### 抜粋

☆ ☆ ☆ ☆

夏アニメ『異世界おじさん』おじさん役 子安武人さん×エルフ役 戸松遥さん×メイベル役 悠木碧さん×アリシア役 豊崎愛生さん、アフレコでされた変わったディレクションとは|《異世界組》声優座談会
アフレコでの変わったディレクション、異世界のおじさんと現実でのおじさんで演じ分けも
――アフレコは、一緒にできていたようですね。
戸松:現代側も聞いていましたけど、絡むことはないので、現実世界の絡みを後ろで座って、楽しみながら見ていました。
――子安さんは基本的に1人のブースで、声を聞きながらリアルタイムで演技をしていく形だと伺いましたが、それはやりやすかったですか?
悠木:やっぱり笑っちゃいます。しかも私、耳の中に入れるタイプのイヤホンを使っているんです。だからおじさんがじるじる吸っていたりする音を聞くと、うわ~~ってなるという。
戸松:わかる!
子安:また、そこのことか!!(笑)。
悠木:脳を吸われている感じがしますよね。あと、ゼーハー言っているおじさんとか。
戸松:息遣いもすごい!
子安:それも「もっと変態で」って言われるんだもん(笑)。子安、楽しそうにやっているなって思うかもしれないですけど、僕は必死です。
――その息遣いも、同じブースで収録していたら別録りですから、そこは良いところでもありますね。
子安:ただ、村の人たちとか、ほかのゲストの声とかも聞こえるから、モノローグとかの場合、ちょっと黙っててくれないかなって思うときはありますけどね(笑)。自分の音がわからないから。

☆ ☆ ☆ ☆

### データ内容
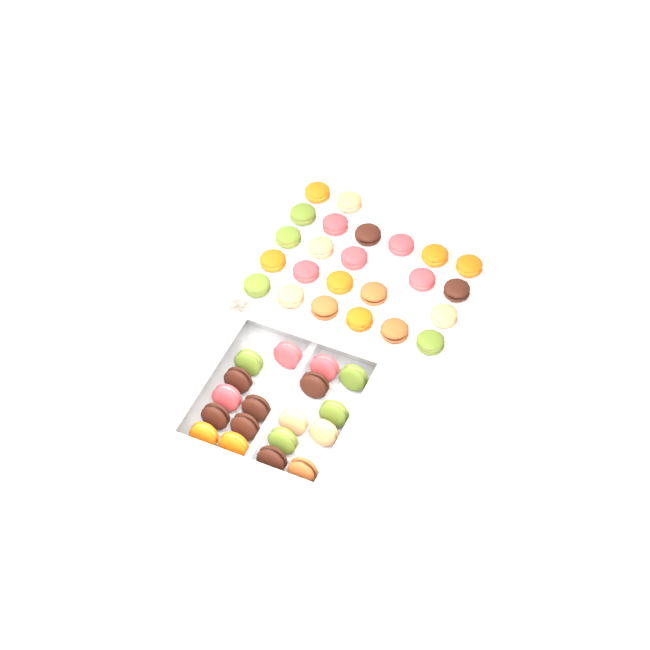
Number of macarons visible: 42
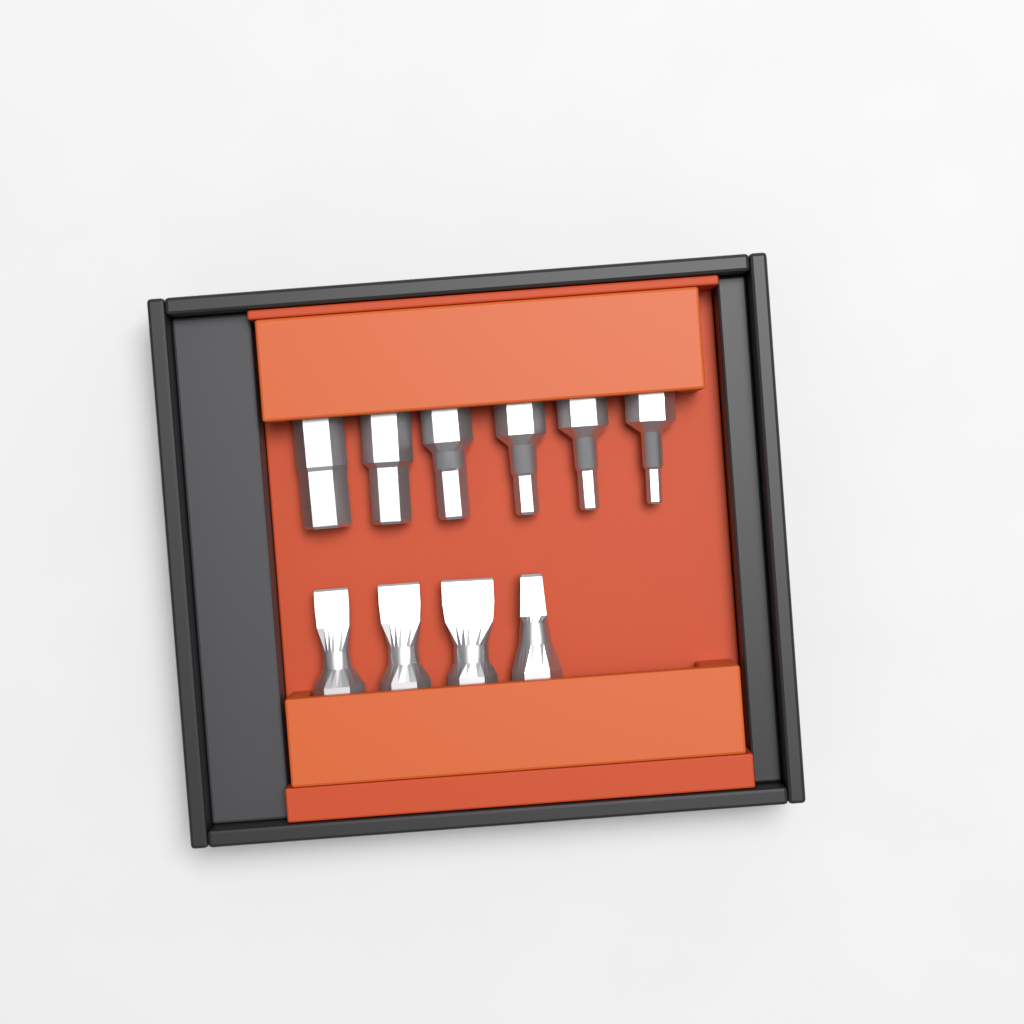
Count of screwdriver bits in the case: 10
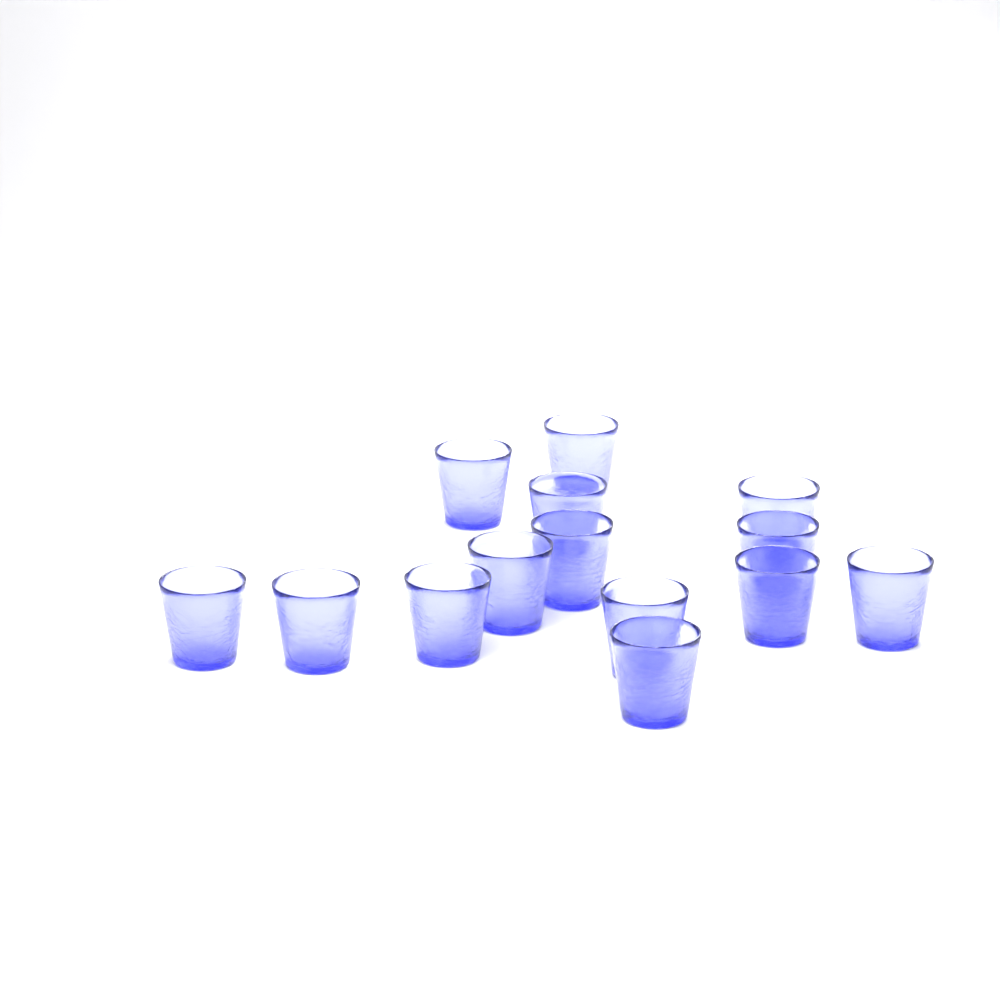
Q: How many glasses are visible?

☆ ☆ ☆ ☆

### やること
a) 座談会で子安さんが、モノローグなどのときに周りに少し黙っていてほしいと思うことがあるのはなぜですか。1〜3文で説明してください。
b) 座談会の「子安:また、そこのことか!!(笑)。」から「は良いところでもありますね。」までの箇所を、一字一句変えずに書き写してください。
リストは座談会とは別の資料です。

### 回答一覧
a) 村の人たちやほかのゲストの声も聞こえてくるため、モノローグなどの場合は自分の音がわからなくなるからです。

b)
子安:また、そこのことか!!(笑)。
悠木:脳を吸われている感じがしますよね。あと、ゼーハー言っているおじさんとか。
戸松:息遣いもすごい!
子安:それも「もっと変態で」って言われるんだもん(笑)。子安、楽しそうにやっているなって思うかもしれないですけど、僕は必死です。
――その息遣いも、同じブースで収録していたら別録りですから、そこは良いところでもありますね。